Aro Valley
From Wikipedia, the free encyclopedia
Suburb: | Aro Valley |
City: | Wellington |
Island: | North Island |
Surrounded by: | |
- to the north: | Kelburn |
- to the east: | Te Aro |
- to the south: | Brooklyn |
- to the west: | Mitchelltown, Taitville, Mount Pleasant |
The Aro Valley forms a small inner-city suburb of Wellington in New Zealand.
Contents |
[edit] Geography
The Aro Valley runs between the hills of Brooklyn to the south and of Kelburn to the north. By some reckonings it includes the side-valley of Mitchelltown. It takes its name from the Aro stream which flowed down Epuni street, and which since 1926 has been confined to a drain. The Aro (Wai-Mapihi) stream first appeared in a plan in 1843.
The Valley comprises the bed of the Wai-Mapihi stream. Aro Street runs through the whole valley, from Willis Street in the east to Raroa Road in the west; major side-streets include Devon Street, Epuni Street, Adams Terrace and Mitchelltown's Holloway Road.
[edit] History
First developed by settler Wellingtonians as a working-class residential suburb in the late 19th century, the Aro Valley featured small, narrow sections with closely-built wooden or corrugated-iron houses. It gained a reputation for political radicalism and for shady extra-legal dealings.
Gentrification affected the Aro Valley from the 1970s, boosted by urban-renewal planning (the Comprehensive Urban Renewal Area or CURA) after the rejection of a proposal to turn the valley into a main arterial road route: it became a desirable suburb, seen as close to the centre of Wellington and boasting notable community spirit.
[edit] Sociology
The Valley also adjoins parts of Victoria University (mainly to the north), and a large number of Valley residents study there or at Massey University to the east. Despite the "yuppification" of the suburb, it keeps its reputation as a home to politico-social radicals. Politically, it has become a stronghold of the Green Party.
[edit] Prominent features
- Aro Park (site of the former Matauranga School)

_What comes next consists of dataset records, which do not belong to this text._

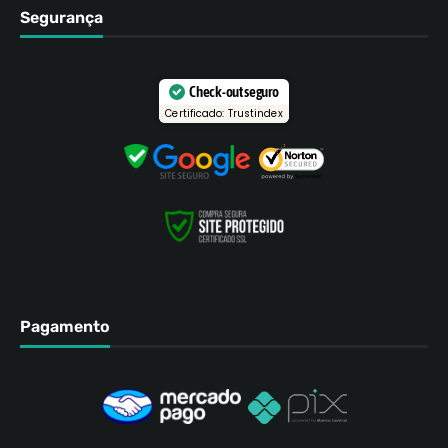
Segurança
Check-out seguro
Certificado: Trustindex
Pagamento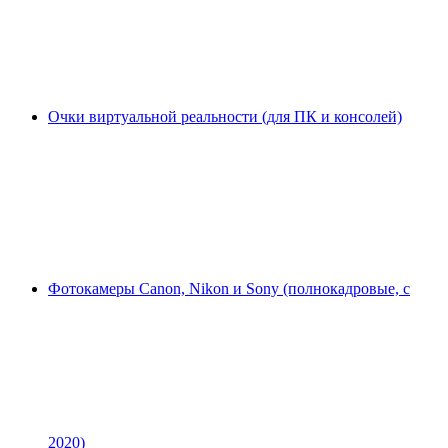
Очки виртуальной реальности (для ПК и консолей)
Фотокамеры Canon, Nikon и Sony (полнокадровые, с
2020)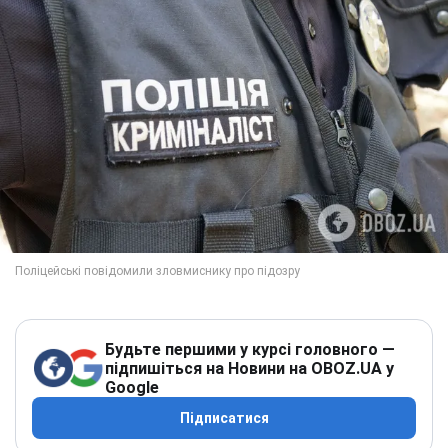
Будьте першими у курсі головного —
підпишіться на Новини на OBOZ.UA у
Google
Підписатися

- Aro Valley Community Centre (complex with public hall and pre-school)
- William Booth Memorial College (formerly a Salvation Army officer-training establishment)
- Mickey Mouse Motors (as featured in Goodbye Pork Pie, ceased trading since 2003)
- Mitchelltown War Memorial (at the top (west end) of Aro Street)
[edit] The Aro Valley film movement
Known also as "Aro Valley Digital," this "film movement" exists more in the eyes of outsiders than in the minds of an often fiercely independent-minded group of peers making the digital feature films. The cycle began with the release of director Campbell Walker’s first feature film, Uncomfortable Comfortable (1999), based on earlier experimental work in improvised performance. Detailing the up-and-down relationship of a young Aro-Valley couple, Alice (Robyn Venables) and Dale (Colin Hodson), the film stood out for its extended long-take style and its rambling, open-ended narrative structure.
Following Walker's film came a range of independent features, all exhibiting a common interest in the textures of human interaction; these range vastly from the choppy and enigmatic black comedy of Shifter (Colin Hodson, 2000), to the stern but sometimes amused gaze of Murmurs (Elric Kane and Alexander Greenhough, 2004), to the devastatingly painful world of Little Bits of Light (Campbell Walker, 2005). The films often follow inactive protagonists — youthful, unemployed or dislikable (and sometimes all of the above) — and as a result commentators have referred to the oeuvre as a "Cinema of Lethargy". Other feature-films include Why Can't I Stop this Uncontrollable Dancing (Walker, 2003), .Off. (Hodson, 2002), and I Think I'm Going (Greenhough, 2003), and Kissy Kissy (Kane/Greenhough, 2007) — some highly influenced by the work of French filmmaker Jean Eustache and especially by his 1973 film The Mother and the Whore.